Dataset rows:
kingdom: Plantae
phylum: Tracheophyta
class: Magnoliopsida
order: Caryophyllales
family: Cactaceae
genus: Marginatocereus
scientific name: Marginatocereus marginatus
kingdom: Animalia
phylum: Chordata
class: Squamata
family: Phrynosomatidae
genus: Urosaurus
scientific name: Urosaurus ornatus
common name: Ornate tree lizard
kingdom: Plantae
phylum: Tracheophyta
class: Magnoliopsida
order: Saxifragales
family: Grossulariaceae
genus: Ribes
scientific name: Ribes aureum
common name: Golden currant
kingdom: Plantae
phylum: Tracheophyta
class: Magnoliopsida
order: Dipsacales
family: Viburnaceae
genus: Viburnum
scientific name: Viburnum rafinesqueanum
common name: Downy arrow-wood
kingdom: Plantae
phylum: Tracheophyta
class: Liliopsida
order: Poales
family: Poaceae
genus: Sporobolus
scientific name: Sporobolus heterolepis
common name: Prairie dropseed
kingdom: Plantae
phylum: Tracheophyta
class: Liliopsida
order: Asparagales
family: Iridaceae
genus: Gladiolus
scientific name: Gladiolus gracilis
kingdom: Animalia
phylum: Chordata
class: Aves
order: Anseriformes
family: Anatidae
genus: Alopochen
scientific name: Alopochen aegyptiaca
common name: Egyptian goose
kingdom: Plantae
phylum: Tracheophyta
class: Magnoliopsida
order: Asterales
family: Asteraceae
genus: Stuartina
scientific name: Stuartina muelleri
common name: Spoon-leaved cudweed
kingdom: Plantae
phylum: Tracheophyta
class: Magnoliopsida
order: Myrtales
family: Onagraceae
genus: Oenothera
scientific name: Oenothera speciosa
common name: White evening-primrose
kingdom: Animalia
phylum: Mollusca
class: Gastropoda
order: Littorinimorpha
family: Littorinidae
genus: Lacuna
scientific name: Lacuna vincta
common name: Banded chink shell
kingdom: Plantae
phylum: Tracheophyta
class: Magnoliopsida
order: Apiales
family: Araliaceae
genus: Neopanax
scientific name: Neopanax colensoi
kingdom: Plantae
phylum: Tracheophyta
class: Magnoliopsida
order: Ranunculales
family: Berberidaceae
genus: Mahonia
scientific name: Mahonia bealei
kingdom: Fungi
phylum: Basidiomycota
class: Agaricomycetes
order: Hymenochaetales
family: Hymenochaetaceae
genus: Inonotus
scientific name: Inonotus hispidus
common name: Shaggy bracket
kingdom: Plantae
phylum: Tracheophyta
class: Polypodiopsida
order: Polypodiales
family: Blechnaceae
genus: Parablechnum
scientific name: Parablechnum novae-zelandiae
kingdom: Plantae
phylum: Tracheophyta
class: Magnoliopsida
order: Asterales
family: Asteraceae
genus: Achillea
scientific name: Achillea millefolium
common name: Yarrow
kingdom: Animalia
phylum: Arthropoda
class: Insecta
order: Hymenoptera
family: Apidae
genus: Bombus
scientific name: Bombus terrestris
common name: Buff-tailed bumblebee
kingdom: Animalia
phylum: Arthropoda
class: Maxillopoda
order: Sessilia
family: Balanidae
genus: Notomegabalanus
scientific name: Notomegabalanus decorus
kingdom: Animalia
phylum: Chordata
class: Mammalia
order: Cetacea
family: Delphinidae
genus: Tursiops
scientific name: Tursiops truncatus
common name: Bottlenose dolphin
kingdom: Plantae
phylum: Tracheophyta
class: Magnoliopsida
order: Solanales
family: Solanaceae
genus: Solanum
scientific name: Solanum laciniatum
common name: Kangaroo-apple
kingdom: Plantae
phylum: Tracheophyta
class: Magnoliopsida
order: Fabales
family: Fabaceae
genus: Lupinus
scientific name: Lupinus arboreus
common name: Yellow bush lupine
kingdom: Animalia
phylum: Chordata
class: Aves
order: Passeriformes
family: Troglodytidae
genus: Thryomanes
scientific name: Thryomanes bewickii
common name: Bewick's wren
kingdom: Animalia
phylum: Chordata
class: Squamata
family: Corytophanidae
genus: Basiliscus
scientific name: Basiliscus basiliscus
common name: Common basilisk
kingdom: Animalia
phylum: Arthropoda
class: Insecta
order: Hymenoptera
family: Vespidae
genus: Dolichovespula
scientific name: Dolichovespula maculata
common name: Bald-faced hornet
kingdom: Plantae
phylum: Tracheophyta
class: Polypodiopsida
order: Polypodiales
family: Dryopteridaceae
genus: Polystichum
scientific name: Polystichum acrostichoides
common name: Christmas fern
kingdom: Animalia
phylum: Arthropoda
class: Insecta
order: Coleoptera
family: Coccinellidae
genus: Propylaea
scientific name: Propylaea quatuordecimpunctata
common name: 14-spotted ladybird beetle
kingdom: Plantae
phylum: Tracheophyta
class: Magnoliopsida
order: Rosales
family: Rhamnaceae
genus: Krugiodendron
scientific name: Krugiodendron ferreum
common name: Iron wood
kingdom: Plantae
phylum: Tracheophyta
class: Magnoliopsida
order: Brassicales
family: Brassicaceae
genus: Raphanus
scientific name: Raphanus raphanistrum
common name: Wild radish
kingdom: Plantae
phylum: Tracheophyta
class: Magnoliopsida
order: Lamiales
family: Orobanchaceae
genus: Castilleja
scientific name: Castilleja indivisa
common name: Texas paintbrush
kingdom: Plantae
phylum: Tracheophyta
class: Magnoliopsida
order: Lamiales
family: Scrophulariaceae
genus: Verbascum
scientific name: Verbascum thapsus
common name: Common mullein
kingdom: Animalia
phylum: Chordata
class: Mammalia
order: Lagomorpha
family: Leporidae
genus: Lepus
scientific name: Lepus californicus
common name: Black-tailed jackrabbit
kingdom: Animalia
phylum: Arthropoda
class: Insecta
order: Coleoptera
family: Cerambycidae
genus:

• **What is asked**
Please copy every line of the data above, changing nothing.

• **Response to this task**
kingdom: Plantae
phylum: Tracheophyta
class: Magnoliopsida
order: Caryophyllales
family: Cactaceae
genus: Marginatocereus
scientific name: Marginatocereus marginatus
kingdom: Animalia
phylum: Chordata
class: Squamata
family: Phrynosomatidae
genus: Urosaurus
scientific name: Urosaurus ornatus
common name: Ornate tree lizard
kingdom: Plantae
phylum: Tracheophyta
class: Magnoliopsida
order: Saxifragales
family: Grossulariaceae
genus: Ribes
scientific name: Ribes aureum
common name: Golden currant
kingdom: Plantae
phylum: Tracheophyta
class: Magnoliopsida
order: Dipsacales
family: Viburnaceae
genus: Viburnum
scientific name: Viburnum rafinesqueanum
common name: Downy arrow-wood
kingdom: Plantae
phylum: Tracheophyta
class: Liliopsida
order: Poales
family: Poaceae
genus: Sporobolus
scientific name: Sporobolus heterolepis
common name: Prairie dropseed
kingdom: Plantae
phylum: Tracheophyta
class: Liliopsida
order: Asparagales
family: Iridaceae
genus: Gladiolus
scientific name: Gladiolus gracilis
kingdom: Animalia
phylum: Chordata
class: Aves
order: Anseriformes
family: Anatidae
genus: Alopochen
scientific name: Alopochen aegyptiaca
common name: Egyptian goose
kingdom: Plantae
phylum: Tracheophyta
class: Magnoliopsida
order: Asterales
family: Asteraceae
genus: Stuartina
scientific name: Stuartina muelleri
common name: Spoon-leaved cudweed
kingdom: Plantae
phylum: Tracheophyta
class: Magnoliopsida
order: Myrtales
family: Onagraceae
genus: Oenothera
scientific name: Oenothera speciosa
common name: White evening-primrose
kingdom: Animalia
phylum: Mollusca
class: Gastropoda
order: Littorinimorpha
family: Littorinidae
genus: Lacuna
scientific name: Lacuna vincta
common name: Banded chink shell
kingdom: Plantae
phylum: Tracheophyta
class: Magnoliopsida
order: Apiales
family: Araliaceae
genus: Neopanax
scientific name: Neopanax colensoi
kingdom: Plantae
phylum: Tracheophyta
class: Magnoliopsida
order: Ranunculales
family: Berberidaceae
genus: Mahonia
scientific name: Mahonia bealei
kingdom: Fungi
phylum: Basidiomycota
class: Agaricomycetes
order: Hymenochaetales
family: Hymenochaetaceae
genus: Inonotus
scientific name: Inonotus hispidus
common name: Shaggy bracket
kingdom: Plantae
phylum: Tracheophyta
class: Polypodiopsida
order: Polypodiales
family: Blechnaceae
genus: Parablechnum
scientific name: Parablechnum novae-zelandiae
kingdom: Plantae
phylum: Tracheophyta
class: Magnoliopsida
order: Asterales
family: Asteraceae
genus: Achillea
scientific name: Achillea millefolium
common name: Yarrow
kingdom: Animalia
phylum: Arthropoda
class: Insecta
order: Hymenoptera
family: Apidae
genus: Bombus
scientific name: Bombus terrestris
common name: Buff-tailed bumblebee
kingdom: Animalia
phylum: Arthropoda
class: Maxillopoda
order: Sessilia
family: Balanidae
genus: Notomegabalanus
scientific name: Notomegabalanus decorus
kingdom: Animalia
phylum: Chordata
class: Mammalia
order: Cetacea
family: Delphinidae
genus: Tursiops
scientific name: Tursiops truncatus
common name: Bottlenose dolphin
kingdom: Plantae
phylum: Tracheophyta
class: Magnoliopsida
order: Solanales
family: Solanaceae
genus: Solanum
scientific name: Solanum laciniatum
common name: Kangaroo-apple
kingdom: Plantae
phylum: Tracheophyta
class: Magnoliopsida
order: Fabales
family: Fabaceae
genus: Lupinus
scientific name: Lupinus arboreus
common name: Yellow bush lupine
kingdom: Animalia
phylum: Chordata
class: Aves
order: Passeriformes
family: Troglodytidae
genus: Thryomanes
scientific name: Thryomanes bewickii
common name: Bewick's wren
kingdom: Animalia
phylum: Chordata
class: Squamata
family: Corytophanidae
genus: Basiliscus
scientific name: Basiliscus basiliscus
common name: Common basilisk
kingdom: Animalia
phylum: Arthropoda
class: Insecta
order: Hymenoptera
family: Vespidae
genus: Dolichovespula
scientific name: Dolichovespula maculata
common name: Bald-faced hornet
kingdom: Plantae
phylum: Tracheophyta
class: Polypodiopsida
order: Polypodiales
family: Dryopteridaceae
genus: Polystichum
scientific name: Polystichum acrostichoides
common name: Christmas fern
kingdom: Animalia
phylum: Arthropoda
class: Insecta
order: Coleoptera
family: Coccinellidae
genus: Propylaea
scientific name: Propylaea quatuordecimpunctata
common name: 14-spotted ladybird beetle
kingdom: Plantae
phylum: Tracheophyta
class: Magnoliopsida
order: Rosales
family: Rhamnaceae
genus: Krugiodendron
scientific name: Krugiodendron ferreum
common name: Iron wood
kingdom: Plantae
phylum: Tracheophyta
class: Magnoliopsida
order: Brassicales
family: Brassicaceae
genus: Raphanus
scientific name: Raphanus raphanistrum
common name: Wild radish
kingdom: Plantae
phylum: Tracheophyta
class: Magnoliopsida
order: Lamiales
family: Orobanchaceae
genus: Castilleja
scientific name: Castilleja indivisa
common name: Texas paintbrush
kingdom: Plantae
phylum: Tracheophyta
class: Magnoliopsida
order: Lamiales
family: Scrophulariaceae
genus: Verbascum
scientific name: Verbascum thapsus
common name: Common mullein
kingdom: Animalia
phylum: Chordata
class: Mammalia
order: Lagomorpha
family: Leporidae
genus: Lepus
scientific name: Lepus californicus
common name: Black-tailed jackrabbit
kingdom: Animalia
phylum: Arthropoda
class: Insecta
order: Coleoptera
family: Cerambycidae
genus:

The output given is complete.